> [SOURCE RECORDS]:
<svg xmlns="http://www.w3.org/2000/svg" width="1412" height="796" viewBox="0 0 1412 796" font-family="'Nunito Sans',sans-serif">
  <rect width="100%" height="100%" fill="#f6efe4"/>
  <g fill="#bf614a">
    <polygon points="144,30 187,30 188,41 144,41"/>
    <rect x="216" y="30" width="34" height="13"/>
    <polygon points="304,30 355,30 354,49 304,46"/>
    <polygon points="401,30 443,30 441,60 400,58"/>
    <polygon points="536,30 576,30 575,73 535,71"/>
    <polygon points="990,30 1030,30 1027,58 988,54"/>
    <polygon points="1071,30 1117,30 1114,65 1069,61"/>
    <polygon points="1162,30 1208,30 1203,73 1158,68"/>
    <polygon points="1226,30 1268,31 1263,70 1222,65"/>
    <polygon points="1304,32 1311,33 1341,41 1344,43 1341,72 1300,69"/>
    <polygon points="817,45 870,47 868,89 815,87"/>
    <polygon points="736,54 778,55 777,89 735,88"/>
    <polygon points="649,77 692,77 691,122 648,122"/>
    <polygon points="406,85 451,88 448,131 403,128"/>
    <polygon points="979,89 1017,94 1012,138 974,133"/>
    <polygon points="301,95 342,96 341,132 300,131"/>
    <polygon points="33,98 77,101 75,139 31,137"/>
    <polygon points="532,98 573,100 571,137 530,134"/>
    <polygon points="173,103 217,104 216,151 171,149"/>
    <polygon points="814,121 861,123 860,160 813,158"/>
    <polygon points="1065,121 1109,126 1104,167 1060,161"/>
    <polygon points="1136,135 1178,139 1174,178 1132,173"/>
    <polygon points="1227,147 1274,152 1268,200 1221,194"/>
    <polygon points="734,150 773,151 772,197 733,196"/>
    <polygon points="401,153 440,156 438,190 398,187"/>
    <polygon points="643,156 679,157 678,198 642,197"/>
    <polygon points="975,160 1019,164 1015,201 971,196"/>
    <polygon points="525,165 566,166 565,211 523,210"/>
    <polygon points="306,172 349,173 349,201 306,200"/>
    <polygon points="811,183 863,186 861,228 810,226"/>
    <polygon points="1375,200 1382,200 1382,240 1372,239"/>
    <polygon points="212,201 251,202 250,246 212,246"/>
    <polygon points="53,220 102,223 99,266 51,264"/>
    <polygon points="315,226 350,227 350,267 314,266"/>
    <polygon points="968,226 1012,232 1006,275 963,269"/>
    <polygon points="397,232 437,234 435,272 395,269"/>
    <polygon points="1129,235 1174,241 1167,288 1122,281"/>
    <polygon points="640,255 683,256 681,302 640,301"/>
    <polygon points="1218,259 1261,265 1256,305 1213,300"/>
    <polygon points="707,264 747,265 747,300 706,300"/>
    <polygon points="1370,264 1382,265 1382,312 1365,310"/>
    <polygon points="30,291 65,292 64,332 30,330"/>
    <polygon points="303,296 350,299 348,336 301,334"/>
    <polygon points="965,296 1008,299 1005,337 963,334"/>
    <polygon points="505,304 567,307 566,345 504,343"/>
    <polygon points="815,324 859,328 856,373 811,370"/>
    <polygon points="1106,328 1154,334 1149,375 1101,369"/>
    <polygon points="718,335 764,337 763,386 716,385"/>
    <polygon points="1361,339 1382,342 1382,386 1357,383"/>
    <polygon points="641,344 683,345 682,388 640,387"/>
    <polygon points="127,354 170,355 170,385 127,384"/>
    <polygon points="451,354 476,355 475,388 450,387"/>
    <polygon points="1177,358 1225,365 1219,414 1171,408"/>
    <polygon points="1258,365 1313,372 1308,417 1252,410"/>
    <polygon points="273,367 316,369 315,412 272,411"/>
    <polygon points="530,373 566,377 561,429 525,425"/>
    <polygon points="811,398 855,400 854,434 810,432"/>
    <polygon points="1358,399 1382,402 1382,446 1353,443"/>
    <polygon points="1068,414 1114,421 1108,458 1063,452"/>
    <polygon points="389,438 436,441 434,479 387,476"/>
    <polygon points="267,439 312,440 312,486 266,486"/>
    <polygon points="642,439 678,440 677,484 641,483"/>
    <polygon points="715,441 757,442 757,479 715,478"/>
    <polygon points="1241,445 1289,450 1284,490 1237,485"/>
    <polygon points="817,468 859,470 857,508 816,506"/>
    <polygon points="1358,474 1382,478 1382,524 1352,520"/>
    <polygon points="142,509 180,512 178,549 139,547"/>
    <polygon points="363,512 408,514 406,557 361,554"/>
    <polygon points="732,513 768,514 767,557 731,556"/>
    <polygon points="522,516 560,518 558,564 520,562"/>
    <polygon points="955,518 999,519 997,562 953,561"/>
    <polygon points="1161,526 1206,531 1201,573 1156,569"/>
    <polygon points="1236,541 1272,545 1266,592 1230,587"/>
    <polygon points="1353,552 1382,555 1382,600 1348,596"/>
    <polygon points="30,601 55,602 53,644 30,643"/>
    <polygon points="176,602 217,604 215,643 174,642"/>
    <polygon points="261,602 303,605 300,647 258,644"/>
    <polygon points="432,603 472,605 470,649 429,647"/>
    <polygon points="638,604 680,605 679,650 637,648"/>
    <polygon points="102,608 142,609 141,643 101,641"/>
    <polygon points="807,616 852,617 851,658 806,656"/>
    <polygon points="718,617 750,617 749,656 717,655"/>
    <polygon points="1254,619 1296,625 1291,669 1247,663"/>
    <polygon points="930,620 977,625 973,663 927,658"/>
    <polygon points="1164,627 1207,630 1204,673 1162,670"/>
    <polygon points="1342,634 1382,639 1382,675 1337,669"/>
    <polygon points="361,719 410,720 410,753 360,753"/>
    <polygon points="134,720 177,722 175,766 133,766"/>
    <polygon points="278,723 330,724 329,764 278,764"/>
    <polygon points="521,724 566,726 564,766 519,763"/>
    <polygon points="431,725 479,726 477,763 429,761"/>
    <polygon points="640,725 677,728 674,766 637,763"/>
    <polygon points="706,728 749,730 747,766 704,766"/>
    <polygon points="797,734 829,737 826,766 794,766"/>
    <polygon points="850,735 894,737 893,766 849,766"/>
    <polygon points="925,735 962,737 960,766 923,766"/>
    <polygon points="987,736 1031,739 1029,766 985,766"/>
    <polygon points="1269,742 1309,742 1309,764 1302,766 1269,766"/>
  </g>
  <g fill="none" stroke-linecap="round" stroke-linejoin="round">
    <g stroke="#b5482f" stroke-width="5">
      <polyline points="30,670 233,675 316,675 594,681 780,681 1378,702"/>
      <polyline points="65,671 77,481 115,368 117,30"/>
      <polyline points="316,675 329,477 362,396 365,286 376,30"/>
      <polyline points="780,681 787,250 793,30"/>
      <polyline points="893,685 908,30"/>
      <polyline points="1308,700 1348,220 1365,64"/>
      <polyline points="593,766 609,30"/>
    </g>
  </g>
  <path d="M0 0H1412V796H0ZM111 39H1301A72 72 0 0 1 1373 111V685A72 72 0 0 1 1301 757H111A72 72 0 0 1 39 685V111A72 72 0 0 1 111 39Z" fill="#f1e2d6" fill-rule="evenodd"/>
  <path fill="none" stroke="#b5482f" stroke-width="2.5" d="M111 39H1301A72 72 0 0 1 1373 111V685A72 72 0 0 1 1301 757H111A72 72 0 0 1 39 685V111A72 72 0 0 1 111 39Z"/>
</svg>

> [YOUR ASSIGNMENT]: Line by line, reproduce the data exactly as given.

> [ANSWER AREA]:
<svg xmlns="http://www.w3.org/2000/svg" width="1412" height="796" viewBox="0 0 1412 796" font-family="'Nunito Sans',sans-serif">
  <rect width="100%" height="100%" fill="#f6efe4"/>
  <g fill="#bf614a">
    <polygon points="144,30 187,30 188,41 144,41"/>
    <rect x="216" y="30" width="34" height="13"/>
    <polygon points="304,30 355,30 354,49 304,46"/>
    <polygon points="401,30 443,30 441,60 400,58"/>
    <polygon points="536,30 576,30 575,73 535,71"/>
    <polygon points="990,30 1030,30 1027,58 988,54"/>
    <polygon points="1071,30 1117,30 1114,65 1069,61"/>
    <polygon points="1162,30 1208,30 1203,73 1158,68"/>
    <polygon points="1226,30 1268,31 1263,70 1222,65"/>
    <polygon points="1304,32 1311,33 1341,41 1344,43 1341,72 1300,69"/>
    <polygon points="817,45 870,47 868,89 815,87"/>
    <polygon points="736,54 778,55 777,89 735,88"/>
    <polygon points="649,77 692,77 691,122 648,122"/>
    <polygon points="406,85 451,88 448,131 403,128"/>
    <polygon points="979,89 1017,94 1012,138 974,133"/>
    <polygon points="301,95 342,96 341,132 300,131"/>
    <polygon points="33,98 77,101 75,139 31,137"/>
    <polygon points="532,98 573,100 571,137 530,134"/>
    <polygon points="173,103 217,104 216,151 171,149"/>
    <polygon points="814,121 861,123 860,160 813,158"/>
    <polygon points="1065,121 1109,126 1104,167 1060,161"/>
    <polygon points="1136,135 1178,139 1174,178 1132,173"/>
    <polygon points="1227,147 1274,152 1268,200 1221,194"/>
    <polygon points="734,150 773,151 772,197 733,196"/>
    <polygon points="401,153 440,156 438,190 398,187"/>
    <polygon points="643,156 679,157 678,198 642,197"/>
    <polygon points="975,160 1019,164 1015,201 971,196"/>
    <polygon points="525,165 566,166 565,211 523,210"/>
    <polygon points="306,172 349,173 349,201 306,200"/>
    <polygon points="811,183 863,186 861,228 810,226"/>
    <polygon points="1375,200 1382,200 1382,240 1372,239"/>
    <polygon points="212,201 251,202 250,246 212,246"/>
    <polygon points="53,220 102,223 99,266 51,264"/>
    <polygon points="315,226 350,227 350,267 314,266"/>
    <polygon points="968,226 1012,232 1006,275 963,269"/>
    <polygon points="397,232 437,234 435,272 395,269"/>
    <polygon points="1129,235 1174,241 1167,288 1122,281"/>
    <polygon points="640,255 683,256 681,302 640,301"/>
    <polygon points="1218,259 1261,265 1256,305 1213,300"/>
    <polygon points="707,264 747,265 747,300 706,300"/>
    <polygon points="1370,264 1382,265 1382,312 1365,310"/>
    <polygon points="30,291 65,292 64,332 30,330"/>
    <polygon points="303,296 350,299 348,336 301,334"/>
    <polygon points="965,296 1008,299 1005,337 963,334"/>
    <polygon points="505,304 567,307 566,345 504,343"/>
    <polygon points="815,324 859,328 856,373 811,370"/>
    <polygon points="1106,328 1154,334 1149,375 1101,369"/>
    <polygon points="718,335 764,337 763,386 716,385"/>
    <polygon points="1361,339 1382,342 1382,386 1357,383"/>
    <polygon points="641,344 683,345 682,388 640,387"/>
    <polygon points="127,354 170,355 170,385 127,384"/>
    <polygon points="451,354 476,355 475,388 450,387"/>
    <polygon points="1177,358 1225,365 1219,414 1171,408"/>
    <polygon points="1258,365 1313,372 1308,417 1252,410"/>
    <polygon points="273,367 316,369 315,412 272,411"/>
    <polygon points="530,373 566,377 561,429 525,425"/>
    <polygon points="811,398 855,400 854,434 810,432"/>
    <polygon points="1358,399 1382,402 1382,446 1353,443"/>
    <polygon points="1068,414 1114,421 1108,458 1063,452"/>
    <polygon points="389,438 436,441 434,479 387,476"/>
    <polygon points="267,439 312,440 312,486 266,486"/>
    <polygon points="642,439 678,440 677,484 641,483"/>
    <polygon points="715,441 757,442 757,479 715,478"/>
    <polygon points="1241,445 1289,450 1284,490 1237,485"/>
    <polygon points="817,468 859,470 857,508 816,506"/>
    <polygon points="1358,474 1382,478 1382,524 1352,520"/>
    <polygon points="142,509 180,512 178,549 139,547"/>
    <polygon points="363,512 408,514 406,557 361,554"/>
    <polygon points="732,513 768,514 767,557 731,556"/>
    <polygon points="522,516 560,518 558,564 520,562"/>
    <polygon points="955,518 999,519 997,562 953,561"/>
    <polygon points="1161,526 1206,531 1201,573 1156,569"/>
    <polygon points="1236,541 1272,545 1266,592 1230,587"/>
    <polygon points="1353,552 1382,555 1382,600 1348,596"/>
    <polygon points="30,601 55,602 53,644 30,643"/>
    <polygon points="176,602 217,604 215,643 174,642"/>
    <polygon points="261,602 303,605 300,647 258,644"/>
    <polygon points="432,603 472,605 470,649 429,647"/>
    <polygon points="638,604 680,605 679,650 637,648"/>
    <polygon points="102,608 142,609 141,643 101,641"/>
    <polygon points="807,616 852,617 851,658 806,656"/>
    <polygon points="718,617 750,617 749,656 717,655"/>
    <polygon points="1254,619 1296,625 1291,669 1247,663"/>
    <polygon points="930,620 977,625 973,663 927,658"/>
    <polygon points="1164,627 1207,630 1204,673 1162,670"/>
    <polygon points="1342,634 1382,639 1382,675 1337,669"/>
    <polygon points="361,719 410,720 410,753 360,753"/>
    <polygon points="134,720 177,722 175,766 133,766"/>
    <polygon points="278,723 330,724 329,764 278,764"/>
    <polygon points="521,724 566,726 564,766 519,763"/>
    <polygon points="431,725 479,726 477,763 429,761"/>
    <polygon points="640,725 677,728 674,766 637,763"/>
    <polygon points="706,728 749,730 747,766 704,766"/>
    <polygon points="797,734 829,737 826,766 794,766"/>
    <polygon points="850,735 894,737 893,766 849,766"/>
    <polygon points="925,735 962,737 960,766 923,766"/>
    <polygon points="987,736 1031,739 1029,766 985,766"/>
    <polygon points="1269,742 1309,742 1309,764 1302,766 1269,766"/>
  </g>
  <g fill="none" stroke-linecap="round" stroke-linejoin="round">
    <g stroke="#b5482f" stroke-width="5">
      <polyline points="30,670 233,675 316,675 594,681 780,681 1378,702"/>
      <polyline points="65,671 77,481 115,368 117,30"/>
      <polyline points="316,675 329,477 362,396 365,286 376,30"/>
      <polyline points="780,681 787,250 793,30"/>
      <polyline points="893,685 908,30"/>
      <polyline points="1308,700 1348,220 1365,64"/>
      <polyline points="593,766 609,30"/>
    </g>
  </g>
  <path d="M0 0H1412V796H0ZM111 39H1301A72 72 0 0 1 1373 111V685A72 72 0 0 1 1301 757H111A72 72 0 0 1 39 685V111A72 72 0 0 1 111 39Z" fill="#f1e2d6" fill-rule="evenodd"/>
  <path fill="none" stroke="#b5482f" stroke-width="2.5" d="M111 39H1301A72 72 0 0 1 1373 111V685A72 72 0 0 1 1301 757H111A72 72 0 0 1 39 685V111A72 72 0 0 1 111 39Z"/>
</svg>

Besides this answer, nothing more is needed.